Should You Buy OrganiGram in May?

Smaller Canadian cannabis companies have often been ignored this year while the bigger ones like AphriaTilray, and Canopy Growth are grabbing all the attention. Aphria and Tilray’s mega-merger, which closed this month, was the highlight of the industry at the start of 2021. Meanwhile, Canopy Growth is working hard to…

lead the market for cannabis beverages, a new form of recreational cannabis derivatives that Canada legalized in October 2019 as part of “Cannabis 2.0.”

OrganiGram Holdings (NASDAQ:OGI) is a smaller company by market capitalization, with a market cap of just $787 million compared with Canopy Growth’s $8.7 billion. Its second-quarter fiscal 2021 results were a tad disappointing, but its efforts to grow cannot be ignored. Its wide range of popular and innovative cannabis products could help it flourish over the long term, making it a fascinating stock to invest in. However, there are other factors to consider before you dive in to buy the stock this month. Let’s take a look. 

OrganiGram’s financials could pick up

OrganiGram’s second quarter ended Feb. 28, and results weren’t wonderful. Revenue declined 37% year over year to 14.6 million Canadian dollars — not a good sign when cannabis sales have been progressing amid the pandemic, particularly after cannabis was declared as an “essential item” in Canada. The company said pandemic-related production and processing disruptions affected revenue, and the decline in wholesale revenue and lower prices for its products also contributed to the dip.

As a result, the company reported negative adjusted earnings before interest, taxes, depreciation, and amortization (EBITDA) of CA$8.6 million, a more than 14,000% increase from the negative adjusted EBITDA of CA$59,000 it posted in the year-ago period. Net losses also came in higher at CA$66.3 million compared to a net loss of CA$6.8 million in Q2 fiscal 2020.

Just a few days after the results, the company announced its CEO, Greg Engel, would be stepping down but would continue as a special advisor to the board of directors through a transition period. Meanwhile, the board’s chairman, Peter Amirault, will serve as interim CEO until the company fills the position permanently.
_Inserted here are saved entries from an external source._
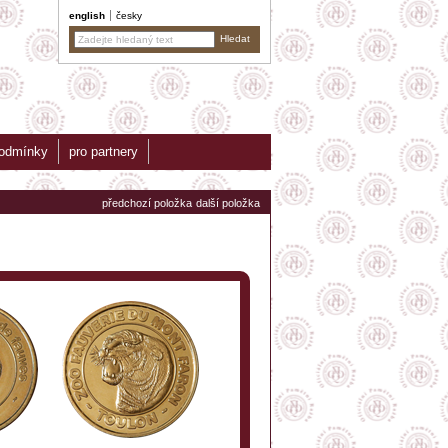
english
česky
podmínky
pro partnery
předchozí položka
další položka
A sudden leadership change makes investors skeptical. However, every CEO has a unique way of running a company, and a new CEO might bring changes that could benefit the company over the long term. We will have to wait and see.
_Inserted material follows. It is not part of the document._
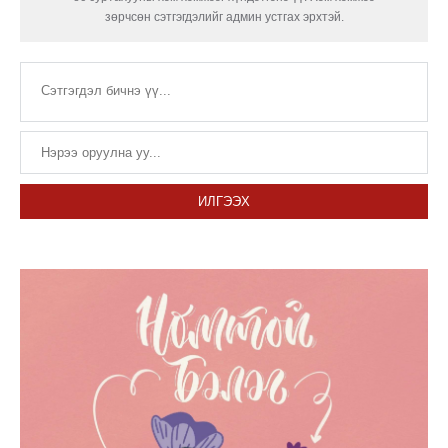
зөрчсөн сэтгэгдэлийг админ устгах эрхтэй.
ИЛГЭЭХ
Management believes in innovation

What I find appealing about OrganiGram is its interest in adapting different technologies to develop innovative products. In 2018, the company entered into a strategic investment deal of $10 million with Hyasynth Biologicals, a Montreal-based biotech company that uses a process called biosynthesis to produce cannabinoids more cheaply and efficiently. Besides OrganiGram, only peer Cronos has adapted this technology to produce cannabinoids.Departing CEO Engel noted that”this technology has the potential to change the cannabis landscape.”